The nation’s nuclear triad was established after World War II. The weapons and platforms involved were modernized and upgraded under President Dwight Eisenhower’s administration in the 1950s and again under President Ronald Reagan in the 1980s. Investment in the triad declines precipitously in the decade following modernization, Morin said. The 2020s will be a decade of growth, he added.

“Each of those modernizations in history has been aligned with a period of increasing topline for the Department of Defense,” Morin said. “What the FY ’21 projection in the future years defense plan lays out is really the start of a ramping back up.”

The question is where to find the extra cash when the Defense Department also will have to pay for a ramp-up in production of the F-35 Joint Strike Fighter and new aircraft carriers, not to mention modernized ground vehicle and equipment.

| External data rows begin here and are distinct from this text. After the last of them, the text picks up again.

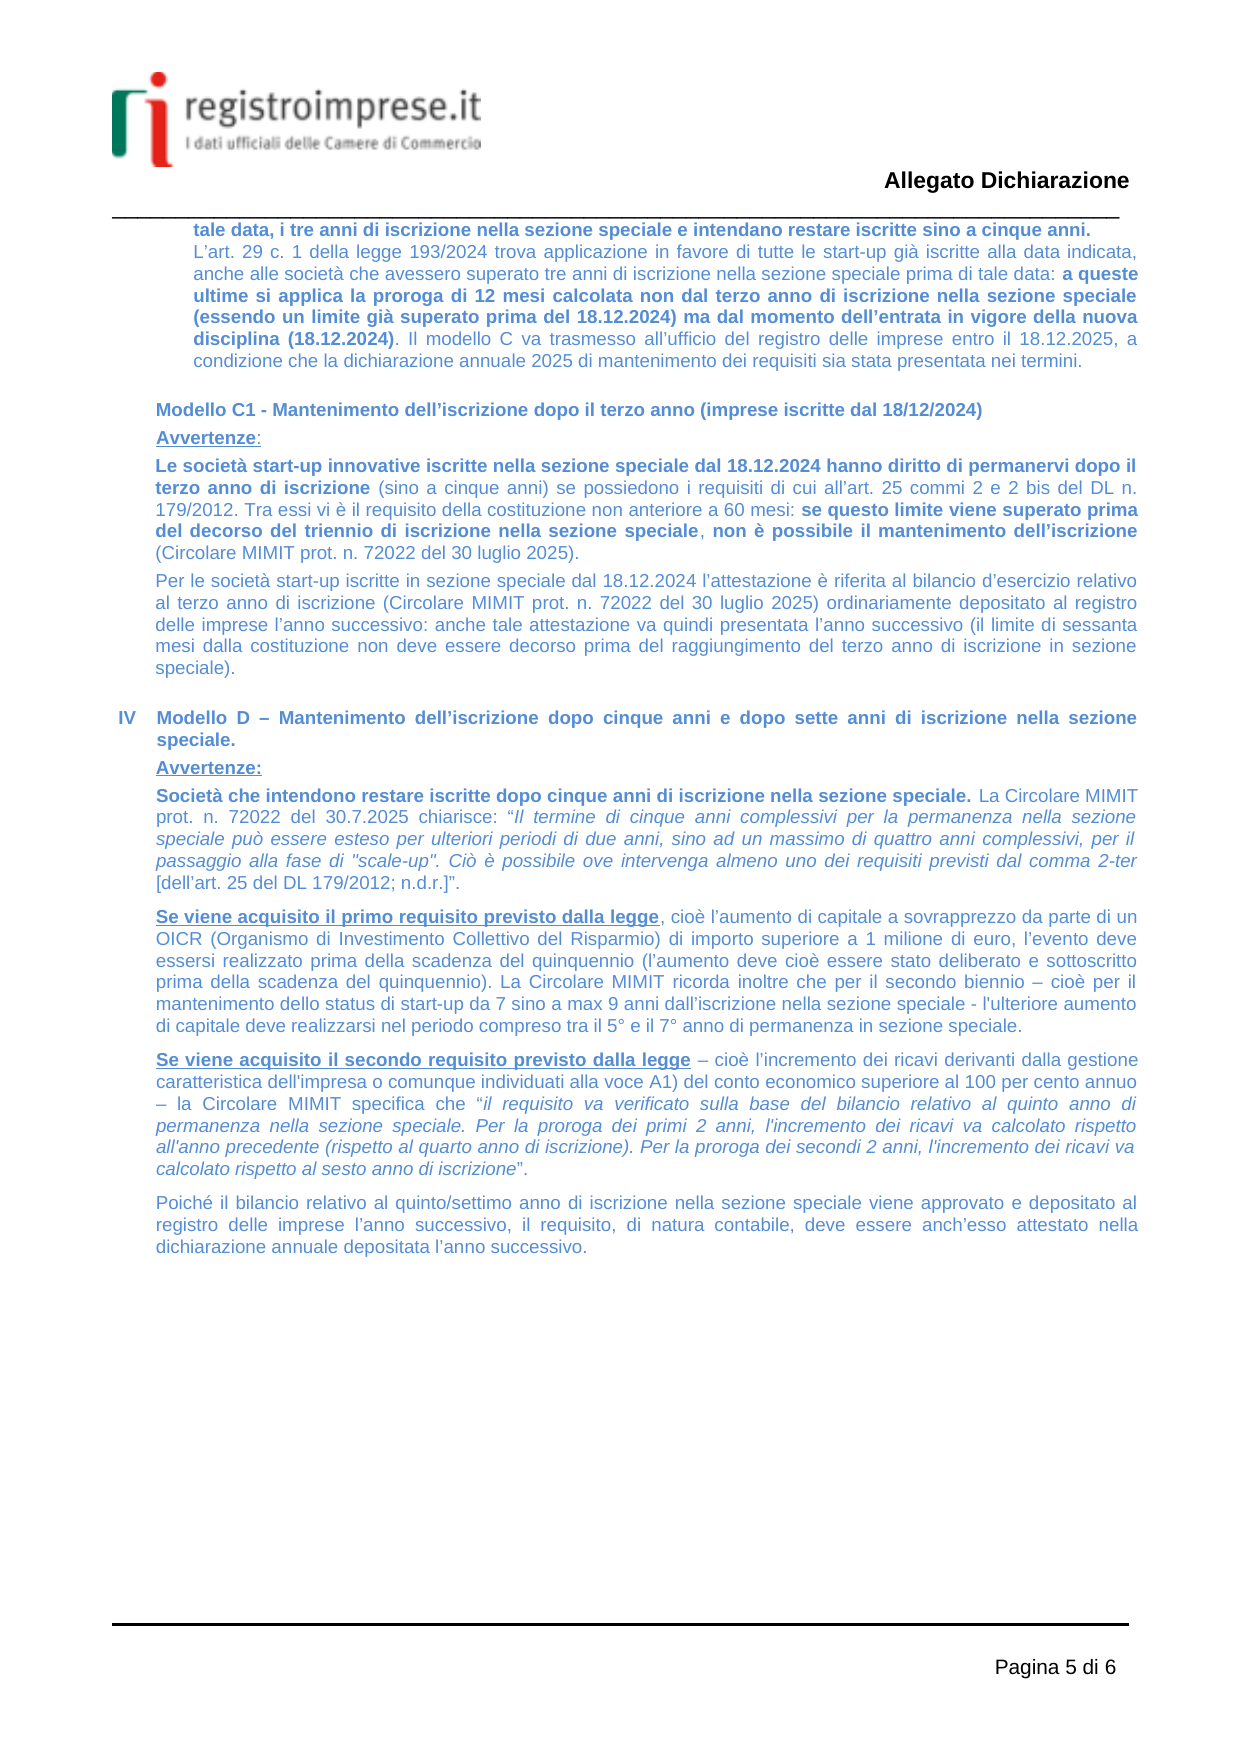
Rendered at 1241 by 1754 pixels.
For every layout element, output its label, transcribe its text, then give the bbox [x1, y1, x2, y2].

text Per le società start-up iscritte in sezione speciale dal 18.12.2024 l’attestazione è riferita al bilancio d’esercizio relativo al terzo anno di iscrizione (Circolare MIMIT prot. n. 72022 del 30 luglio 2025) ordinariamente depositato al registro delle imprese l’anno successivo: anche tale attestazione va quindi presentata l’anno successivo (il limite di sessanta mesi dalla costituzione non deve essere decorso prima del raggiungimento del terzo anno di iscrizione in sezione speciale). [155, 570, 1138, 678]
text L’art. 29 c. 1 della legge 193/2024 trova applicazione in favore di tutte le start-up già iscritte alla data indicata, anche alle società che avessero superato tre anni di iscrizione nella sezione speciale prima di tale data: a queste ultime si applica la proroga di 12 mesi calcolata non dal terzo anno di iscrizione nella sezione speciale (essendo un limite già superato prima del 18.12.2024) ma dal momento dell’entrata in vigore della nuova disciplina (18.12.2024). Il modello C va trasmesso all’ufficio del registro delle imprese entro il 18.12.2025, a condizione che la dichiarazione annuale 2025 di mantenimento dei requisiti sia stata presentata nei termini. [193, 241, 1138, 371]
text Se viene acquisito il secondo requisito previsto dalla legge – cioè l’incremento dei ricavi derivanti dalla gestione caratteristica dell'impresa o comunque individuati alla voce A1) del conto economico superiore al 100 per cento annuo – la Circolare MIMIT specifica che “il requisito va verificato sulla base del bilancio relativo al quinto anno di permanenza nella sezione speciale. Per la proroga dei primi 2 anni, l'incremento dei ricavi va calcolato rispetto all'anno precedente (rispetto al quarto anno di iscrizione). Per la proroga dei secondi 2 anni, l'incremento dei ricavi va calcolato rispetto al sesto anno di iscrizione”. [156, 1049, 1138, 1179]
text Poiché il bilancio relativo al quinto/settimo anno di iscrizione nella sezione speciale viene approvato e depositato al registro delle imprese l’anno successivo, il requisito, di natura contabile, deve essere anch’esso attestato nella dichiarazione annuale depositata l’anno successivo. [156, 1192, 1138, 1257]
text Avvertenze: [156, 427, 1138, 448]
text Avvertenze: [156, 757, 1138, 778]
picture [112, 72, 481, 167]
text Modello C1 - Mantenimento dell’iscrizione dopo il terzo anno (imprese iscritte dal 18/12/2024) [156, 399, 1138, 420]
text IV Modello D – Mantenimento dell’iscrizione dopo cinque anni e dopo sette anni di iscrizione nella sezione speciale. [118, 707, 1138, 750]
text Società che intendono restare iscritte dopo cinque anni di iscrizione nella sezione speciale. La Circolare MIMIT prot. n. 72022 del 30.7.2025 chiarisce: “Il termine di cinque anni complessivi per la permanenza nella sezione speciale può essere esteso per ulteriori periodi di due anni, sino ad un massimo di quattro anni complessivi, per il passaggio alla fase di "scale-up". Ciò è possibile ove intervenga almeno uno dei requisiti previsti dal comma 2-ter [dell’art. 25 del DL 179/2012; n.d.r.]”. [156, 784, 1138, 893]
text Le società start-up innovative iscritte nella sezione speciale dal 18.12.2024 hanno diritto di permanervi dopo il terzo anno di iscrizione (sino a cinque anni) se possiedono i requisiti di cui all’art. 25 commi 2 e 2 bis del DL n. 179/2012. Tra essi vi è il requisito della costituzione non anteriore a 60 mesi: se questo limite viene superato prima del decorso del triennio di iscrizione nella sezione speciale, non è possibile il mantenimento dell’iscrizione (Circolare MIMIT prot. n. 72022 del 30 luglio 2025). [155, 455, 1138, 563]
text Se viene acquisito il primo requisito previsto dalla legge, cioè l’aumento di capitale a sovrapprezzo da parte di un OICR (Organismo di Investimento Collettivo del Risparmio) di importo superiore a 1 milione di euro, l’evento deve essersi realizzato prima della scadenza del quinquennio (l’aumento deve cioè essere stato deliberato e sottoscritto prima della scadenza del quinquennio). La Circolare MIMIT ricorda inoltre che per il secondo biennio – cioè per il mantenimento dello status di start-up da 7 sino a max 9 anni dall’iscrizione nella sezione speciale - l'ulteriore aumento di capitale deve realizzarsi nel periodo compreso tra il 5° e il 7° anno di permanenza in sezione speciale. [156, 906, 1138, 1036]
list tale data, i tre anni di iscrizione nella sezione speciale e intendano restare iscritte sino a cinque anni. [193, 219, 1138, 241]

Morin said President Obama has allowed the Pentagon to plan future budgets to spending targets that incorporate the necessary nuclear modernization programs.

“That was the product of a very serious and deliberate discussion between the leadership of the Department of Defense and the senior staff at the White House all the way up to the president about this upcoming nuclear modernization bow wave,” Morin said.

“It doesn’t represent the whole bow wave,” he added. “That…will grow significantly by the time we get to the mid-2020s and the late 2020s when the Ohio-replacement submarine is in serial production, one a year.”

However, the decision as to whether and how to modernize the nuclear triad will fall to the next administration and perhaps the one after that, Morin pointed out. Defense Department Comptroller Mike McCord said nuclear modernization can be paid for only partially by shuffling funds within the Defense Department’s budget.

“There certainly is a DoD-specific aspect of trades within the defense budget, but it’s really a larger national question of how much are we willing to pay for defense when we get to that era and that’s something that cannot be limited to just us [the Defense Department].”

Robert Scher, assistant secretary of defense for strategy, plans and capabilities, said the 2017 budget begins a strategic shift from funding a military laser-focused on counterinsurgency and counterterrorism to one capable also of taking on near-peer competitors.

“While we had 15 years of dealing with, and almost singularly focused on, the very important role of forces in harm’s way in conflict doing the wars in Iraq and Afghanistan, this budget…continues a trend more directly and more consciously on understanding that we have to look at new ways of doing things to deal with great-power adversaries.”